● **Instructions**:
1) Copy out word for word the part of the Lake Tahoe passage between "Because of its" and "through the area.", inclusive.
2) Name every named feature that the Lake Tahoe passage places within Emerald Bay State Park.

Because of its beauty and accessibility, Desolation Wilderness is per acre, the most heavily used wilderness area in the country. Desolation Wilderness is 12.5 miles long and 8 miles and is accessed by 15 named and numbered trailheads under a quota system. Day hikers fill out registration forms at the head, but overnighters must pay a fee and register ahead of time. Magnificent views are available from all over, specifically one atop a granite slope that overlooks Emerald Bay. Desolation contains 63,960 acres of subalpine forests, glacial lakes and valleys, and granite peaks. A portion of the Pacific Crest National Scenic Trail/Tahoe Rim Trail passes through the area.


Emerald Bay State Park


Emerald Bay State Park on the southwest area of Lake Tahoe is home to park is home to Eagle Falls and Vikingsholm, a 38-room mansion that is one of the finest examples of Scandinavian architecture in the western hemisphere. The views from any part of the Bay are fantastic. The park contains the only island in Lake Tahoe, Fannette Island where a small teahouse was built by the owner of the Vikingsholm Castle. The park is accessible by State Route 89 near the southwest shore of the lake. Emerald Bay is one of Lake Tahoe's most photographed and popular locations. In 1969, Emerald Bay was recognized as a National Natural Landmark by the federal Department of the Interior. In 1994, California State Parks included the surrounding water of the bay as a part of the park, making Emerald Bay one of the first underwater parks of its type in the state, protecting the various wrecks and other items on the bay's bottom.

● **Collection entries**:

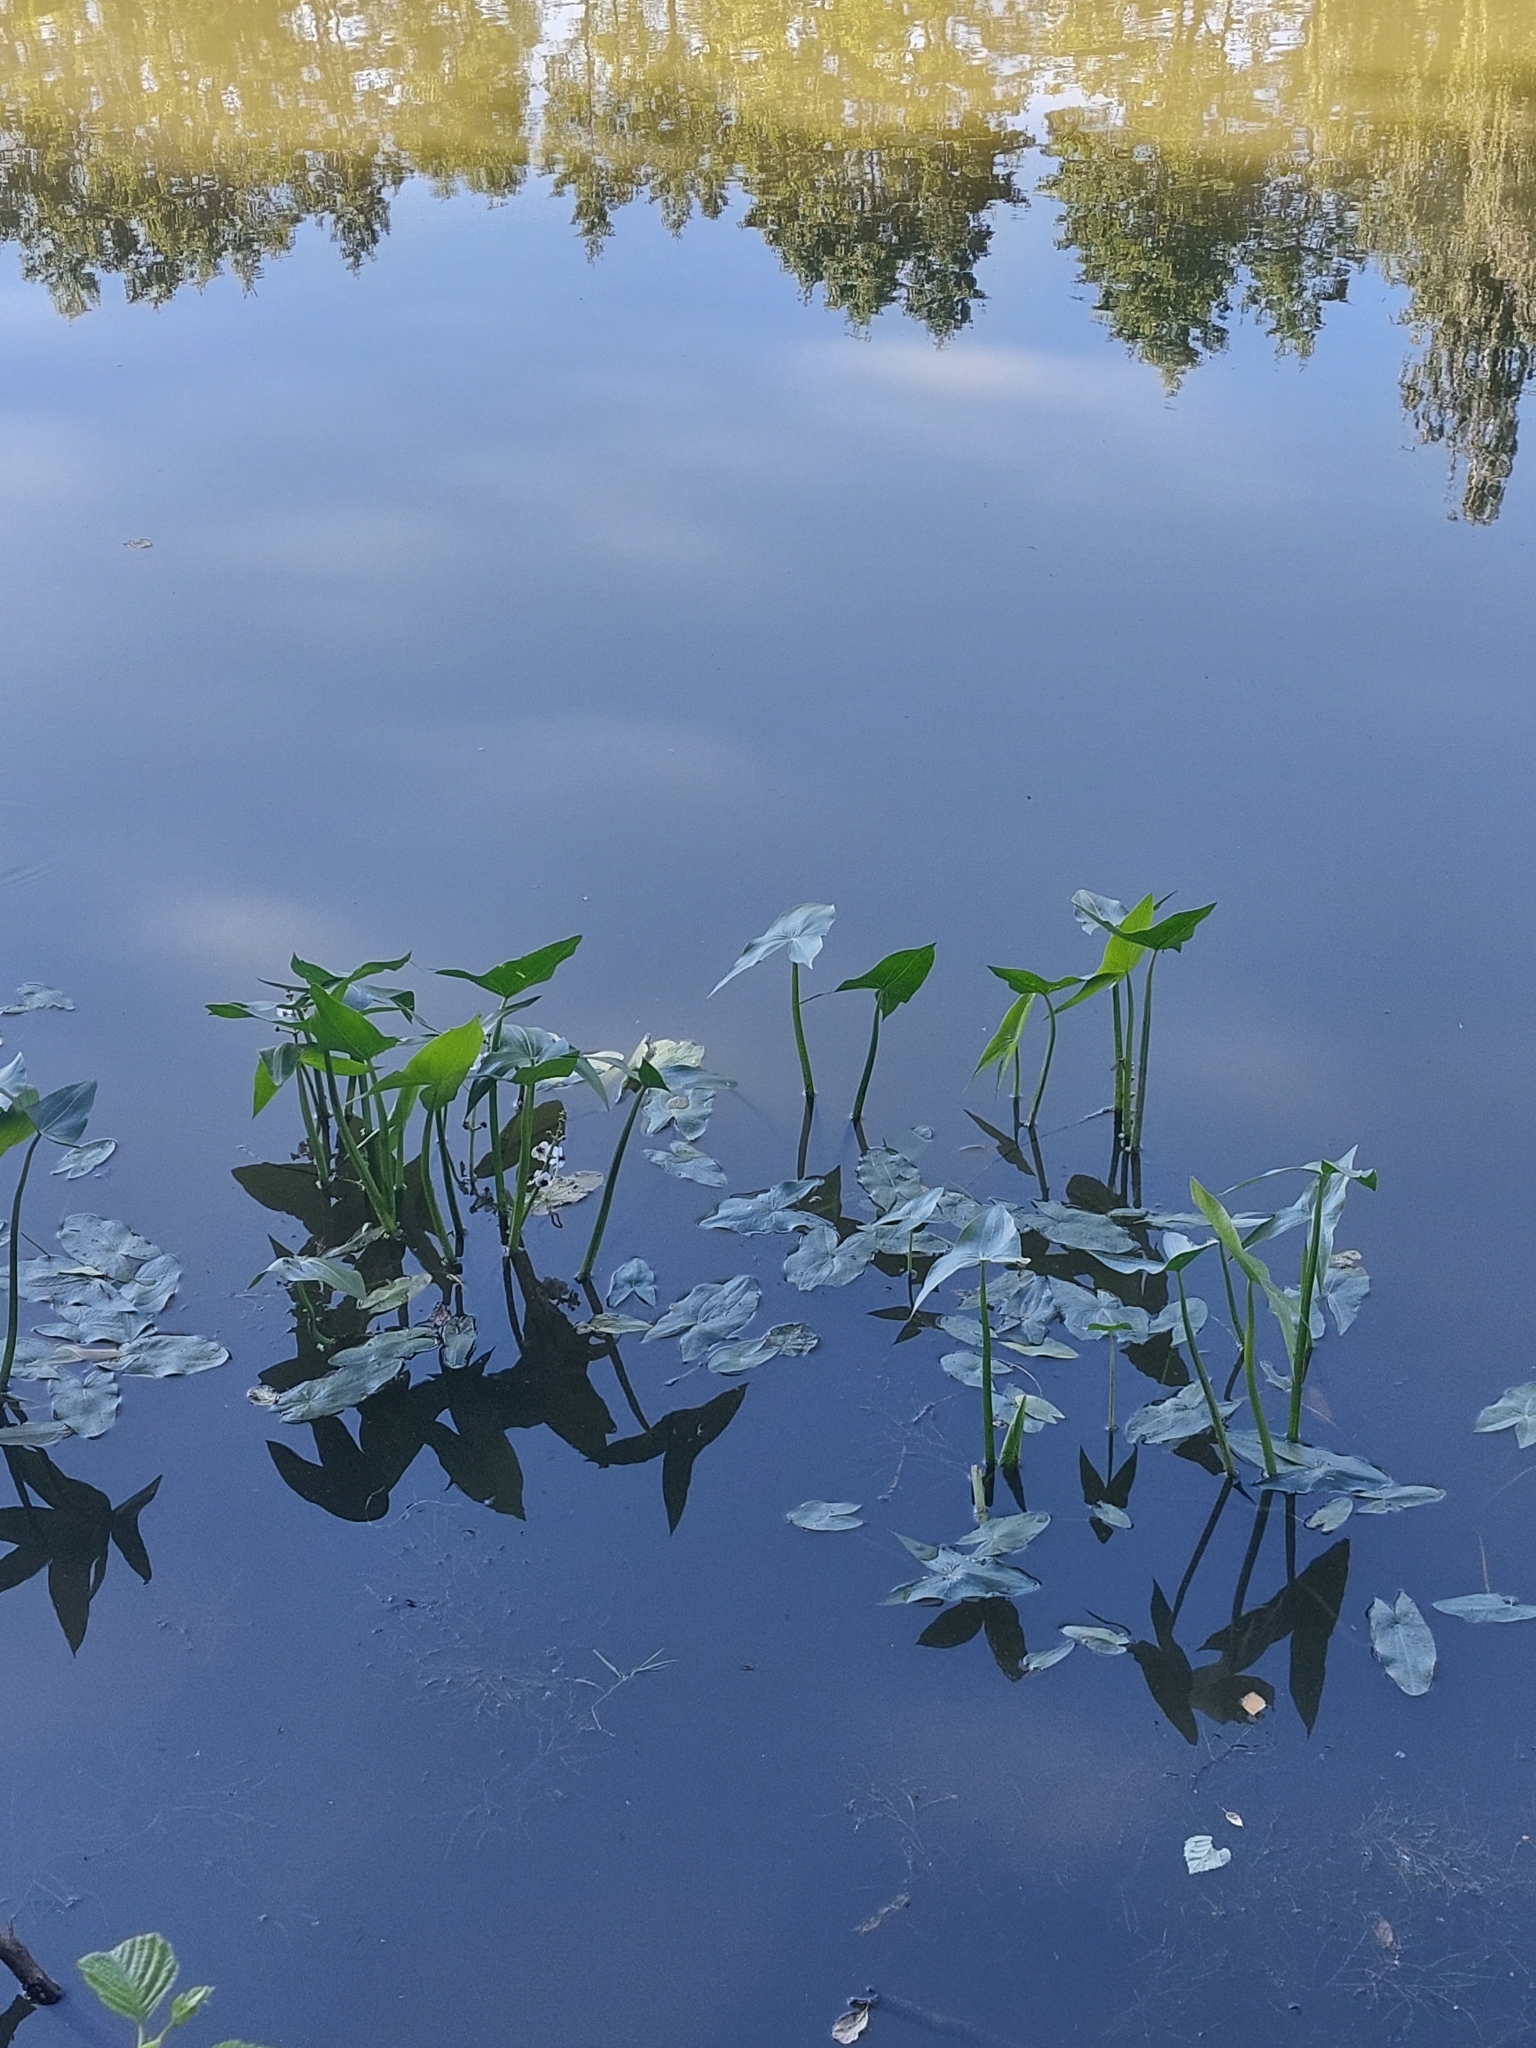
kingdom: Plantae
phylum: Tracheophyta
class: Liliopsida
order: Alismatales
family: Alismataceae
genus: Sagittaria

--

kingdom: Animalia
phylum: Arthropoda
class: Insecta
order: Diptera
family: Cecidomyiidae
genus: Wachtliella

--

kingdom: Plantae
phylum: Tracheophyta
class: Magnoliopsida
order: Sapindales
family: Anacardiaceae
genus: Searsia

● **Solutions below**:
1)
Because of its beauty and accessibility, Desolation Wilderness is per acre, the most heavily used wilderness area in the country. Desolation Wilderness is 12.5 miles long and 8 miles and is accessed by 15 named and numbered trailheads under a quota system. Day hikers fill out registration forms at the head, but overnighters must pay a fee and register ahead of time. Magnificent views are available from all over, specifically one atop a granite slope that overlooks Emerald Bay. Desolation contains 63,960 acres of subalpine forests, glacial lakes and valleys, and granite peaks. A portion of the Pacific Crest National Scenic Trail/Tahoe Rim Trail passes through the area.

2)
- Eagle Falls
- Vikingsholm
- Fannette Island